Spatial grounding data
::::::::
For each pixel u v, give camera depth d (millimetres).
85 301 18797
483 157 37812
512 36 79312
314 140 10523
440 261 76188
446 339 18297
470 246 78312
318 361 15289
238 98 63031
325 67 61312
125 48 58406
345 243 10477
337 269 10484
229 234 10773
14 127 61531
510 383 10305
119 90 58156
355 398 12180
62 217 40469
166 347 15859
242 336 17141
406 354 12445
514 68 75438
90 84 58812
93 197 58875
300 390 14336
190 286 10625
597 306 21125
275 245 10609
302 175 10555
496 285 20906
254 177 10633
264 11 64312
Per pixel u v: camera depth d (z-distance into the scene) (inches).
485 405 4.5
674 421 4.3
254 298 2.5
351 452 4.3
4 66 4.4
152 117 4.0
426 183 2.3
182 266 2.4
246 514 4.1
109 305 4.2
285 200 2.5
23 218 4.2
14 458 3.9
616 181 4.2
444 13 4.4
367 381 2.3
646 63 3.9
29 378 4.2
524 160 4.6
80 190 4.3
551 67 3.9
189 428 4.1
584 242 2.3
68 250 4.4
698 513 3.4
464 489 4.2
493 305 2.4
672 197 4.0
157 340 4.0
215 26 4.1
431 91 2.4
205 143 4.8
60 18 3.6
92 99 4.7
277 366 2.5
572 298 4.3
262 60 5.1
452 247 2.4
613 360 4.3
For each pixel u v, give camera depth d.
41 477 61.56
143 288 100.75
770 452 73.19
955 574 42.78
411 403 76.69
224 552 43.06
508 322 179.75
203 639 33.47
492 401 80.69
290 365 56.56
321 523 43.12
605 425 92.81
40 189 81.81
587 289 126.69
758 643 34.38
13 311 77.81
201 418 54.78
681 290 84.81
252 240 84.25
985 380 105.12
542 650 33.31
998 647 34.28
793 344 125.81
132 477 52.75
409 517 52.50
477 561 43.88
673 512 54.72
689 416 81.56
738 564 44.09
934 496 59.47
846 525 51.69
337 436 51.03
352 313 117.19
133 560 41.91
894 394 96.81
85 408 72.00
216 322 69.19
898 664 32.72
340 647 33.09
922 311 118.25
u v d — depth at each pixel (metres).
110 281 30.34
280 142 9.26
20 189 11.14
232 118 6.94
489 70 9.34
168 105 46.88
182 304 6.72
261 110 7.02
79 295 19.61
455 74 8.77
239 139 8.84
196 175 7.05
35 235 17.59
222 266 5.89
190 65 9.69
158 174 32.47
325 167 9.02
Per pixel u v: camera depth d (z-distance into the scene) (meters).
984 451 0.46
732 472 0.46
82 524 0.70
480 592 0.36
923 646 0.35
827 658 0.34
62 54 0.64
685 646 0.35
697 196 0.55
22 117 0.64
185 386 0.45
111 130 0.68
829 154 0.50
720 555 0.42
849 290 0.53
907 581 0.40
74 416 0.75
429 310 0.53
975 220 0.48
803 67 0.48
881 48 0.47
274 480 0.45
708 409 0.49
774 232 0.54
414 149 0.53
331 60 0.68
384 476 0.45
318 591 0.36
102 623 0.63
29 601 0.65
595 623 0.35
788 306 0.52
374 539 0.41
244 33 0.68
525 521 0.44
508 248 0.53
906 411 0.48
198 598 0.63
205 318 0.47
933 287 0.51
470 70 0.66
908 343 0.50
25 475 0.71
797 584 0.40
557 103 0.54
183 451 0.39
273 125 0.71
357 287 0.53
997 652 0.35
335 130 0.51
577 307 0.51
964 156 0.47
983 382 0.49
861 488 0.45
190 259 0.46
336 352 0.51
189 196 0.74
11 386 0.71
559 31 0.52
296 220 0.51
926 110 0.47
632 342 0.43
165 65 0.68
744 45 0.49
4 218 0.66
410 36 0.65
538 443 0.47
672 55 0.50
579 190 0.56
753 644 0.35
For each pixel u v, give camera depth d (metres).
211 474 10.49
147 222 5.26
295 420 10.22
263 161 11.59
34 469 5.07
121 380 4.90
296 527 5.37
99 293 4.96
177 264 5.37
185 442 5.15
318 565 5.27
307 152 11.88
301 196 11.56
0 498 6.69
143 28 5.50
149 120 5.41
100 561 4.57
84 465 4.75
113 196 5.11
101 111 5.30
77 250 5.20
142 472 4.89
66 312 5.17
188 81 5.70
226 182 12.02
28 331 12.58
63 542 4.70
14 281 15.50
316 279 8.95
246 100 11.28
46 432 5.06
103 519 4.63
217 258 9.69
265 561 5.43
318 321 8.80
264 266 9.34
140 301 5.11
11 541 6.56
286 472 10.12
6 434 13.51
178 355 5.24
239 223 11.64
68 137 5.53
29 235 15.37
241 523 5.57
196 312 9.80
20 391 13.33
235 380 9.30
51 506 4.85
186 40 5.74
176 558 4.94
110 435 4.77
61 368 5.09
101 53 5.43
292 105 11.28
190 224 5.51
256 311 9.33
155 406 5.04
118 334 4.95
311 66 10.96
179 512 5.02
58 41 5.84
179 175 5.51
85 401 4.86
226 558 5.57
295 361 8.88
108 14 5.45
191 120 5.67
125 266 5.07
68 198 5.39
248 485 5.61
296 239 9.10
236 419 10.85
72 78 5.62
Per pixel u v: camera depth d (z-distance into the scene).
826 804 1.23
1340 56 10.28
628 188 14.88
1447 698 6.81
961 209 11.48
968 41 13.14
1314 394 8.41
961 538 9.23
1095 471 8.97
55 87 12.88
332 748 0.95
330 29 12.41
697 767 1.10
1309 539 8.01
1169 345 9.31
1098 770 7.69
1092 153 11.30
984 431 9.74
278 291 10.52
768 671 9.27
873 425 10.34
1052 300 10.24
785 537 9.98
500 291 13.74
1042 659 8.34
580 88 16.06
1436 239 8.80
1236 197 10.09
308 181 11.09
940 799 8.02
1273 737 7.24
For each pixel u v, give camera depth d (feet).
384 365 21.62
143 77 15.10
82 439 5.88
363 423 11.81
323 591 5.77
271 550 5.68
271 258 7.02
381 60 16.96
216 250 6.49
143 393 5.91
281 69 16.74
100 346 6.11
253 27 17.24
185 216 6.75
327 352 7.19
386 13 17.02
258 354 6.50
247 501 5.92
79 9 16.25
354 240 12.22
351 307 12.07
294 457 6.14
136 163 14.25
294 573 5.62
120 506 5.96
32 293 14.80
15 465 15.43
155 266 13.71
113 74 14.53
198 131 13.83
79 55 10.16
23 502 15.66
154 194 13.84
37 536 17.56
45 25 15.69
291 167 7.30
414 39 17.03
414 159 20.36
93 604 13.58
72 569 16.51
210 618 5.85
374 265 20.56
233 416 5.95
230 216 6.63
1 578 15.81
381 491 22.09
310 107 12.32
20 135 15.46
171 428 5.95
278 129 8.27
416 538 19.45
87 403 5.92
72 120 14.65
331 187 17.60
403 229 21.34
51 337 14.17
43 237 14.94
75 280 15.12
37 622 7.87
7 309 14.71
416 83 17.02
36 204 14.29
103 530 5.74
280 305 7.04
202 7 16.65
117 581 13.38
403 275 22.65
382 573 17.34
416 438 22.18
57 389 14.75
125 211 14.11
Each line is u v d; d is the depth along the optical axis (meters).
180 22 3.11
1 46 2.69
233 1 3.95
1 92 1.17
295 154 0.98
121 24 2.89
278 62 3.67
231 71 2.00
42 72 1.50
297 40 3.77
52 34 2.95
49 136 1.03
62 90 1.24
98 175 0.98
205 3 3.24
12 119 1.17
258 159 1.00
::::::::
Exercise requirements: Extract the lines above, from the first one through the one containing "119 90 58156", and return only those, unchanged.

Output for this exercise:
For each pixel u v, give camera depth d (millimetres).
85 301 18797
483 157 37812
512 36 79312
314 140 10523
440 261 76188
446 339 18297
470 246 78312
318 361 15289
238 98 63031
325 67 61312
125 48 58406
345 243 10477
337 269 10484
229 234 10773
14 127 61531
510 383 10305
119 90 58156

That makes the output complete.